Project Conversion

Project Conversion

Calvin and Hobbes: An American Upanishad?

My wife Heather acts like she knows me. Maybe she’s seen the volumes of Calvin and Hobbes comics in my “book box” in the attic. Perhaps I’ve quoted a few lines or reminisced on fantasies over building disturbing snow monuments in the front yard. Either way, she sent me the following Calvin and Hobbes comic strip last night and assumed, correctly, that I’d love it.

There are two reasons I said “Hell yes” out loud to this comic. One, because I love the correlation to the nature of religion, and two, because like my hero Calvin, I too am a “math atheist.”


That said, Calvin and his imaginary–if not rational–friend Hobbes was a comfort to me growing up. Like Calvin, I’ve always been a skeptic and at times, overly imaginative. He never quite fit in, and while I believe he secretly desired the company of others, was just as comfortable in the world of his own imagination. Calvin actively participated in the world around him on his own terms, in a capacity that was unabashedly and naturally him.

Ironically, Hobbes is an imaginary figure grounded in reality. He is a stuffed animal–a tiger, in fact. He represents a sort of gravity for the often rampant imaginative power of Calvin, although he is in fact, not real.

In a way, and I’m not sure exactly what the author’s intentions for Hobbes were, this stuffed tiger, animated in the mind of Calvin, represents our conscious self–that over-arching presence of rationality and morality. What’s fascinating for me is that Calvin, although he has the so-called “traditional family” with a still married mother and father, along with society’s normative positive influences, only discovers rationality and morality in an entity that for all intent and purposes, he brought forth or dare I say, uncovered in his own mind. To go farther, the manifestation of Calvin’s sense of reason and morality, although no doubt a projection of his subconscious self, is a presence he often submits himself to as in a master-disciple relationship.


Strangely enough, this modern exchange reminds me of the Upanishads, those timeless wisdom narratives between masters and disciples of the Indian Dharmic tradition. Their sometimes stressed and heated discussions over the mystery of life and the nature of the divine are seen here in our contemporary Calvin and Hobbes and force us to question the implications of our sacred texts.

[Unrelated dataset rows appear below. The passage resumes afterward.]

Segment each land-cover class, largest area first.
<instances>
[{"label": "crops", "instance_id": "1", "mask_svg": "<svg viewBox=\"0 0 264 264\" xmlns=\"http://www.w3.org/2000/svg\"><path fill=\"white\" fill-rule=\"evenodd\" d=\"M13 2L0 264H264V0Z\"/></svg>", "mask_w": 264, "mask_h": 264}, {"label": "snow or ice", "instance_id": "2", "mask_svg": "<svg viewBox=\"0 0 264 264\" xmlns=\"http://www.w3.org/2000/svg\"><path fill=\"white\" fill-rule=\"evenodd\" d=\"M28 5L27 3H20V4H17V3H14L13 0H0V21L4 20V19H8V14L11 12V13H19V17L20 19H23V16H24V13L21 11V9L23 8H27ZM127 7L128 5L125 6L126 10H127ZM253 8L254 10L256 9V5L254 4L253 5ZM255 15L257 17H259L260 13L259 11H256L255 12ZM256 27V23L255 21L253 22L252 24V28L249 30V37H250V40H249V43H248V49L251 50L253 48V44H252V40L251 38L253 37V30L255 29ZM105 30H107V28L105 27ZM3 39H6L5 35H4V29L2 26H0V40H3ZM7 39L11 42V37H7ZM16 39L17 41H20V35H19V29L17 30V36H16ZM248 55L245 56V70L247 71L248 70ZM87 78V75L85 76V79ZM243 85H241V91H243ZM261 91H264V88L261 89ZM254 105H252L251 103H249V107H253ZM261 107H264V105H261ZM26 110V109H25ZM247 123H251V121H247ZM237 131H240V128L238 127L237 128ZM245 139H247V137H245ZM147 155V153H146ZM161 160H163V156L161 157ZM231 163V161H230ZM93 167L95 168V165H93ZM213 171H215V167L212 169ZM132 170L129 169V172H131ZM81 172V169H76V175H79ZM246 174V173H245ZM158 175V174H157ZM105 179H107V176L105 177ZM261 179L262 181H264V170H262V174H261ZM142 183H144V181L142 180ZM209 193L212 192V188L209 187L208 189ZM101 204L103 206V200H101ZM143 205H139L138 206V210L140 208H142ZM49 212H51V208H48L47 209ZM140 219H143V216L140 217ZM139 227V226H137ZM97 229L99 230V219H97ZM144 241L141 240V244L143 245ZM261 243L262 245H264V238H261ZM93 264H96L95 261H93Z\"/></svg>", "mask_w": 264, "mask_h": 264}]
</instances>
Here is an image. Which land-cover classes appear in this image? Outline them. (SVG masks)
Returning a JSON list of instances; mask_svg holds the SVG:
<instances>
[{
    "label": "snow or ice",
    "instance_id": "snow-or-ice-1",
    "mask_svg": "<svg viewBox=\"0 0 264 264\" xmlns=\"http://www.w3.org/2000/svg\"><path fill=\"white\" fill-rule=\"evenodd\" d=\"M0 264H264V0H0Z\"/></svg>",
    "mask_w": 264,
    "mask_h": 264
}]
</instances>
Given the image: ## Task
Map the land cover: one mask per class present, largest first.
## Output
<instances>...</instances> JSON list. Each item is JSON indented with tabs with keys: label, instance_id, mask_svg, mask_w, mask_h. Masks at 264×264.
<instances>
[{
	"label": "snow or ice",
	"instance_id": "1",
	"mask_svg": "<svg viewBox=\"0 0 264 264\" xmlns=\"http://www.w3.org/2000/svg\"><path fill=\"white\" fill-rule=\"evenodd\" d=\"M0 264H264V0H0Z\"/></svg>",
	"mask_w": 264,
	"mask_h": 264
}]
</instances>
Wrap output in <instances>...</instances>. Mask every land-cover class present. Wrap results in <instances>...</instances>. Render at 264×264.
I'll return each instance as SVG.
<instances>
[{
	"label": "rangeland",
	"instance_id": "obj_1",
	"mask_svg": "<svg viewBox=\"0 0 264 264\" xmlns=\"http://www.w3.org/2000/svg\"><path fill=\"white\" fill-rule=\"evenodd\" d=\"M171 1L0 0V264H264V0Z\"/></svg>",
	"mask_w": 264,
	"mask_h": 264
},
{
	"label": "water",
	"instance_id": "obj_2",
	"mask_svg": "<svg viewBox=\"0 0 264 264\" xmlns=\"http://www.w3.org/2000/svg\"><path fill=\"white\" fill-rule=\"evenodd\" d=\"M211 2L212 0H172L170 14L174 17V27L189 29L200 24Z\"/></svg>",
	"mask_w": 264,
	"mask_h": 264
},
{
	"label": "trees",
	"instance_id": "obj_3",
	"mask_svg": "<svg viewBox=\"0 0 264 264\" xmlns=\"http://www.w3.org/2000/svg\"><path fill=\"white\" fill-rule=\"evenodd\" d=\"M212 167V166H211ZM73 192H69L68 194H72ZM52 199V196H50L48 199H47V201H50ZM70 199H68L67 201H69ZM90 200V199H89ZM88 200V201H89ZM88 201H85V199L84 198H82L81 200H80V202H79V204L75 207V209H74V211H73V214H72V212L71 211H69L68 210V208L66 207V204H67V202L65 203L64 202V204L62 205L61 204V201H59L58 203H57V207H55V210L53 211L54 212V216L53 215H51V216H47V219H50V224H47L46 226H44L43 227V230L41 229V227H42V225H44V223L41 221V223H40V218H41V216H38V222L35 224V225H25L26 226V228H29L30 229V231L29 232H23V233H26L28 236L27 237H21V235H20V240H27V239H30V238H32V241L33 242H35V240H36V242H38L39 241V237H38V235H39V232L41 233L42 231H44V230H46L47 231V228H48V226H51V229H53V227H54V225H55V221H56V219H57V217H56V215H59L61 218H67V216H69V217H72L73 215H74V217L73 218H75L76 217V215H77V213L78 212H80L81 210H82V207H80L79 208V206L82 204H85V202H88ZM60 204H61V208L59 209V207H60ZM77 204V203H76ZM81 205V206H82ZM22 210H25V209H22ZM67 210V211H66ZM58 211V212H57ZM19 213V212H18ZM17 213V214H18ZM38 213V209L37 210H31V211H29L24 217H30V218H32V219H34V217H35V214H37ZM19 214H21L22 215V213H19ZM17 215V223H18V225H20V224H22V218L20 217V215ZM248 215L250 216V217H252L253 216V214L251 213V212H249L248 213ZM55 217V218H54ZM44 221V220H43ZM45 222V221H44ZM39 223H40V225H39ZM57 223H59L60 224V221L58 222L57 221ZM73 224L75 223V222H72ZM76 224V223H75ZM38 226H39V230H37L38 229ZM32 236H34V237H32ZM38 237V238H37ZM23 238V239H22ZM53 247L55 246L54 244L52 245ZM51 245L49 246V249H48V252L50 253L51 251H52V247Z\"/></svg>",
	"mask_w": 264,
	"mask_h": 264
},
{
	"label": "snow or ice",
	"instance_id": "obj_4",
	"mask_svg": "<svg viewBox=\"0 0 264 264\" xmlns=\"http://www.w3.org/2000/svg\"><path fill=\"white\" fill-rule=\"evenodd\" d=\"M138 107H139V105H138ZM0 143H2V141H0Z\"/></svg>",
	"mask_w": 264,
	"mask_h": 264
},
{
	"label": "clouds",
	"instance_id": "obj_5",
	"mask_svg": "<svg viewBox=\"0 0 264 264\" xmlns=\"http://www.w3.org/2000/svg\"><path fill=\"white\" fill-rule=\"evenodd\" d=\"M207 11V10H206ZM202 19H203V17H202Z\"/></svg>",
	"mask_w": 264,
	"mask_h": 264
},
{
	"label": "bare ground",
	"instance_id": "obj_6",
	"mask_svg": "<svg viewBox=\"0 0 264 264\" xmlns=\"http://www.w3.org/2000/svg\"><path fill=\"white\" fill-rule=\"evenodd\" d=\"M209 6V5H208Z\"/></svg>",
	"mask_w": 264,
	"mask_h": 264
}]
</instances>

Generations from now, will Calvin and Hobbes serve as a type of American Upanishad?

Some might balk at the notion, but the wisdom of these two fictional explorers is not lost on their loyal readers. In a word, it doesn’t matter if Calvin and Hobbes do not really exist. Just as Hobbes only exists in animated form in Calvin’s mind, and yet informs his sense of place, rationality, and morality, so do many of our religious stories and traditions inform us today.


Voltaire once wrote that “If God did not exist, it would be necessary to invent him.”

Is God, like Hobbes, a projection of our highest sense of morality? Have our various traditions granted personage to and animated rationality and the greater good? Are our notions of the divine, like Hobbes, a personal projection grounded in reality?

I don’t know the answer to these questions, but like Calvin, I am comfortable in my constant search for truth and an insatiable imagination which gives life to ideas. Hobbes, even with his gravity, allows Calvin’s speculation and curiosity to leap just high enough to gain the sensation of flight into his own fancies with the comfort of knowing he’ll never float away. If there is a God, that is exactly how I imagine it to be.